Я с интересом полистал тетрадь, заполненную каллиграфическим, неторопливым почерком, удивительно верно представлявшим прямоту, аккуратность и отсутствие колебаний у хозяина.
«Участковый инспектор Выборнов. Добр, но вспыльчив, имеет слабость жениться. Честен до мелочи».
«Уч. инспектор Снетков. По характеру холоден и надменен. Не пьет. Обещания выполняет…»
«Уч. инспектор Маркин. Любезен, вежлив. Живчик. Движется быстро, а взгляд косой (???)»
«Участковый инспектор Ротшильд. Холостой. С завода по путевке. Компанейский парень. Весельчак. Прозван „Валя-девчатник“…»
«Командир взвода Форманюк. Скромен, тих, неразговорчив. Разводит птиц…»
«Уч. инспектор Поздняков. Старослужащий. Исполнителен. По характеру суров, требователен. Нет чувства юмора…»
Я положил тетрадь на стол, подождал, пока Чигаренков отпустит очередного посетителя.
– Капитально задумано. Молодец.
Чигаренков довольно заулыбался.
– Да, кстати, о Позднякове. Перебои у него, значит, с юмором?
– Перебои, – подтвердил Чигаренков. – Тут однажды Ротшильд пошутил насчет его внешности, так он с ним полгода не разговаривал. Не говоря уж об анекдотах – все отделение животики может надорвать, а Поздняков и не улыбнется.
– А зачем тебе, собственно говоря, его чувство юмора? Он ведь у тебя на другой, кажись, должности?
– А как же? – удивился Чигаренков. – Я как руководитель должен это его качество учитывать. А то поговоришь с ним «с подковырочкой», как со мной Длиннов Василий Васильевич когда-то, – и хорошего сотрудника лишишься!
– Значит, сотрудник он хороший?
– Хороший – не то слово. Я на его участок год могу не заглядывать.
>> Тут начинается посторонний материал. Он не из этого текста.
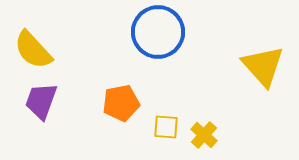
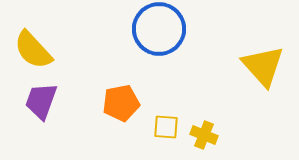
blue circle: moved 1 px right, 3 px up
yellow cross: rotated 20 degrees counterclockwise
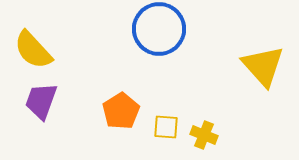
orange pentagon: moved 8 px down; rotated 21 degrees counterclockwise
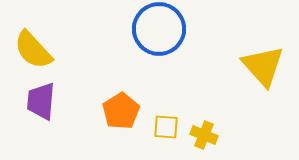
purple trapezoid: rotated 15 degrees counterclockwise
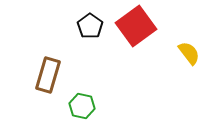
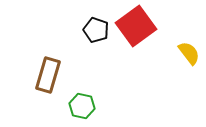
black pentagon: moved 6 px right, 4 px down; rotated 15 degrees counterclockwise
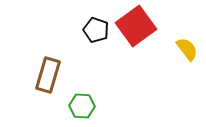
yellow semicircle: moved 2 px left, 4 px up
green hexagon: rotated 10 degrees counterclockwise
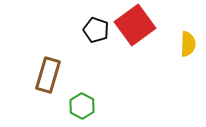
red square: moved 1 px left, 1 px up
yellow semicircle: moved 1 px right, 5 px up; rotated 40 degrees clockwise
green hexagon: rotated 25 degrees clockwise
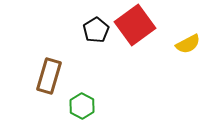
black pentagon: rotated 20 degrees clockwise
yellow semicircle: rotated 60 degrees clockwise
brown rectangle: moved 1 px right, 1 px down
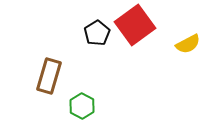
black pentagon: moved 1 px right, 3 px down
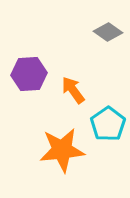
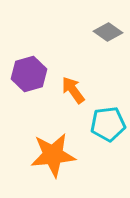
purple hexagon: rotated 12 degrees counterclockwise
cyan pentagon: rotated 28 degrees clockwise
orange star: moved 9 px left, 5 px down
– Так-так. Чем же тогда ты можешь объяснить эту историю с ним? Странно как-то получается.
Чигаренков задумался. Потом, приглаживая рукой и без того гладкие волосы на проборе, сказал:
– Странно, когда не знаешь, что произошло на самом деле. Понимаешь, Стас, он ведь, конечно, не ангел, Поздняков. В смысле – нормальный мужик и, наверно, имеет право в свободное время принять маленько. Но чтобы вот так, до бесчувствия… – Лицо Виталия перекосила брезгливая гримаса. – Нет, не похоже это на него. Ты не подумай только, что я своего под защиту беру. Если бы я узнал, что он на самом деле так набрался, то своей властью шкуру с него спустил бы. Так что ты разберись по справедливости…
Я смотрел на его строгое лицо с твердым, волевым подбородком, поджатыми губами, удивительным образом выражавшее вместо строгости и твердости мягкость и доброту, и думал, что, наверное, зря я столь ожесточенно отбрыкивался от предложения генерала, раз старослужащий Поздняков, мужик суровый и без чувства юмора, так нуждается в моей справедливости.
Глава 2
Разве мир стал хуже?
Капитан Поздняков лицом был похож на старого матерого кабана, и я снова подумал о том, что участковый – человек малосимпатичный. Несколько лет назад приятели взяли меня на охоту, и мне болезненно-остро запомнилась здоровенная голова подстреленного кабана – вытянутое, обрубленное пятачком рыло, прищуренные красноватые веки с длинными белыми ресницами, под которыми плавали мутные зрачки, расширенные последней страшной болью, все еще угрожающий, но уже бессильный желтый оскал.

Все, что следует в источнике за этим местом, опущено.